The kitchen is abuzz with sounds of chopping, sautéing and mixing as the Middletown mom crafts dinners for the week. Some dishes she drives into Philadelphia to give to her mother. The rest are for her blended family, which includes her husband, their 9-year-old adopted daughter and four foster children.
“We just all get in the kitchen and everybody has a piece of the puzzle,” she says.
Right now, the favorite meal in the household is tacos.
Price-Starks has always been nurturing, but after giving birth to one biological child (now an adult) and realizing she couldn’t have more of her own, the Philadelphia native looked into foster parenting. Nineteen years later, she’s cared for more than 20 children, from infants to teenagers. Price-Starks works exclusively with Pressley Ridge, a social-impact organization that helps children and families through an array of supportive services, including foster care.
Pressley Ridge offers a treatment program that focuses on reducing a child’s trauma by ensuring they are safe and cared for by trained foster parents; when appropriate, it assists foster parents and families on their journey to adoption. Each year, more than 1,500 youths find loving homes with highly skilled foster parents, according to the organization.
Price-Starks began working with Pressley Ridge when she relocated to Delaware nine years ago. She welcomed sisters Dakota, 13, and Rylee, 15, into her home just over a year ago, and their newborn brother, Zander, the following summer.
“I felt comfortable … that their standards for the care of the children—which is always my main concern—was their main concern,” Price-Starks says of Pressley Ridge’s foster care program.
The organization welcomes anyone to become a foster parent in the six states where it currently operates, but individuals and couples must meet both their state’s requirements and those from Pressley Ridge, such as having a clean record, reliable income and transportation, and an adequate bedroom for a child.

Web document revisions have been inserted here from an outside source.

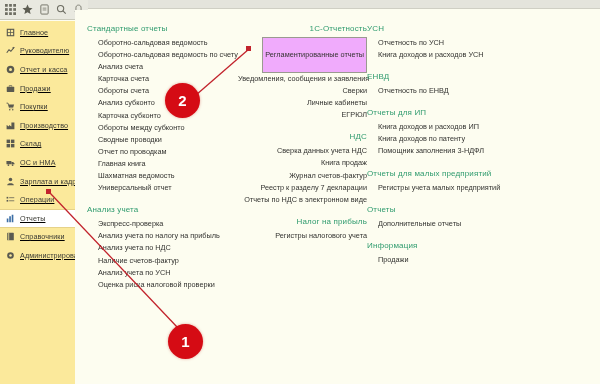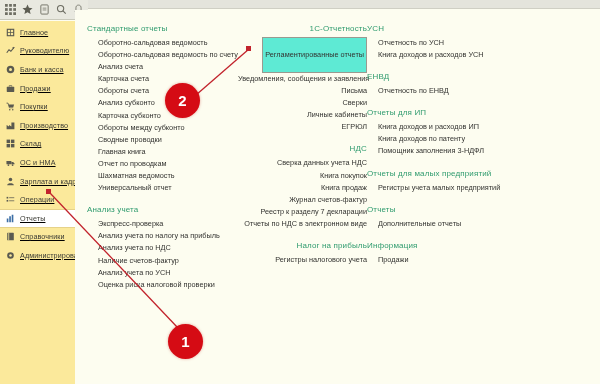--- a/index.html
+++ b/index.html
@@ -115,7 +115,7 @@
     padding: 12px 2px;
     margin-left: -3px;
     line-height: 10px;
-    background: #5eead4;
+    background: #f0abfc;
   }
 
   

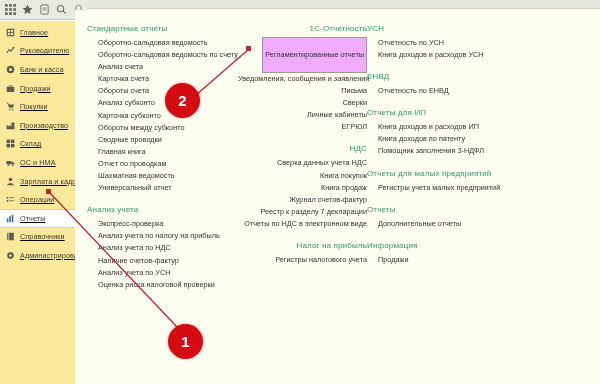--- a/index.html
+++ b/index.html
@@ -214,7 +214,7 @@
             <circle cx="6" cy="6" r="2" fill="#fbe99b"></circle>
           </svg>
         </span>
-        <span class="side-label">Банк и касса</span>
+        <span class="side-label">Отчет и касса</span>
       </div>
       <div class="side-item">
         <span class="side-ico">

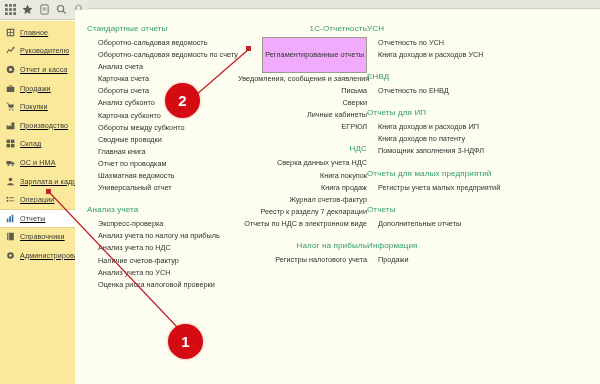--- a/index.html
+++ b/index.html
@@ -394,9 +394,6 @@
               <span class="link">Уведомления, сообщения и заявления</span>
             </div>
             <div>
-              <span class="link">Письма</span>
-            </div>
-            <div>
               <span class="link">Сверки</span>
             </div>
             <div>

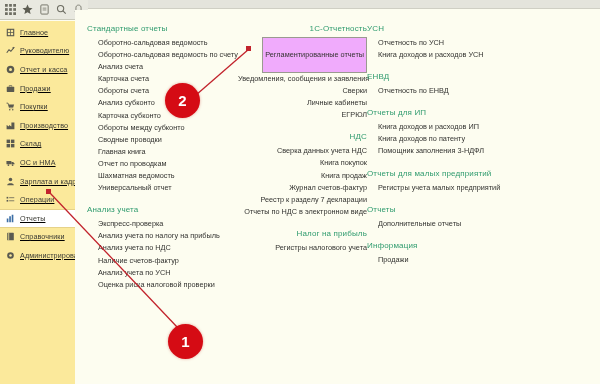--- a/index.html
+++ b/index.html
@@ -348,10 +348,10 @@
               <span class="link">Сводные проводки</span>
             </div>
             <div>
+              <span class="link">Отчет по проводкам</span>
+            </div>
+            <div>
               <span class="link">Главная книга</span>
-            </div>
-            <div>
-              <span class="link">Отчет по проводкам</span>
             </div>
             <div>
               <span class="link">Шахматная ведомость</span>

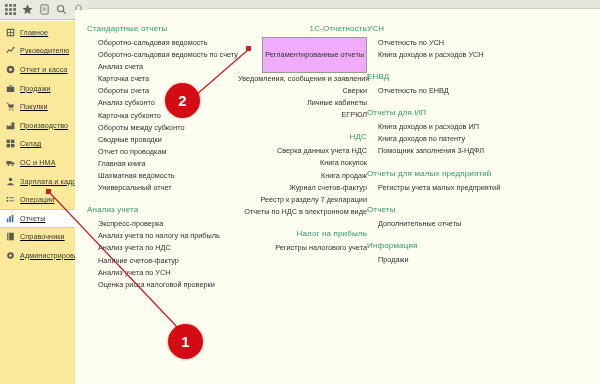--- a/index.html
+++ b/index.html
@@ -411,9 +411,6 @@
               <span class="link">Сверка данных учета НДС</span>
             </div>
             <div>
-              <span class="link">Книга покупок</span>
-            </div>
-            <div>
               <span class="link">Книга продаж</span>
             </div>
             <div>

Pressley Ridge provides extensive assistance to its foster parents, such as parenting courses, care breaks, tax-free compensation and 24/7 phone availability, which Price-Starks says helps her feel supported.
Even before becoming a foster parent, Price-Starks had a special place in her heart for children.
She worked in pediatrics at St. Christopher’s Hospital for Children and Children’s Hospital of Philadelphia. After raising her first daughter and becoming an empty nester, she missed having someone to care for.
She began the process of becoming a foster parent in Philadelphia, working with Jewish Family and Children’s Service of Greater Philadelphia and taking in two of her grandchildren, who had become part of the system. Then she met her husband.
The couple agreed to continue their journey as foster parents together. “He had the same mindset,” Price-Starks says. “We’re very family-oriented.”
They then adopted their daughter LaShay and relocated to Delaware. Once settled, the family opened their home to many more children in the foster care system and prioritized making everyone feel like part of the family. Their success is evidenced by the number of children who have returned to visit after moving out.
“Every case is different, every situation is different and sometimes these children come from a home or a background where they just don’t know the right way and are looking for guidance and looking for structure.” —Natalie Price-Starks
While children are staying with the Price-Starks, communication with their biological parents is allowed with proper supervision.
“I build a bond with the families,” Price-Starks says. “Parents care, and they want to know the person that’s taking care of their children while they’re going through whatever it is that they’re going through [also] really cares.” Fostering, she says, is all about making sure children have stability and feel loved.
Her family bonds over games and movie nights; walks around the neighborhood and to the playground (when they’re not closed due to a pandemic); and reading time and schoolwork.
“I don’t look at them as foster children,” she adds. “I don’t refer to them as foster children when I’m out and about. These are my children. They walk in my door, they become my children.”
Throughout the COVID-19 pandemic, Price-Starks has done her best to provide activities that her kids once enjoyed outside the home. Sisters Dakota and Rylee love gymnastics, so she purchased equipment for them to practice at home.
They’ve also been able to keep in touch with their biological mother and see their two older brothers, who live with another foster family. Seeing their baby brother come home to live with them was the best surprise of the summer.
For Price-Starks, another important aspect of being a foster parent is educating the public.
The biggest misconception about foster children, she says, is that they misbehave and aren’t trustworthy. In reality, all they need is “a bit of guidance and a little extra love.”
“Every case is different, every situation is different and sometimes these children come from a home or a background where they just don’t know the right way and are looking for guidance and looking for structure,” she says.
And while there are stressful days, those are outweighed by the good days. She says she wouldn’t change a thing about being a foster parent.
“For me, it’s about the kids and seeing them smile and making them comfortable,” she says.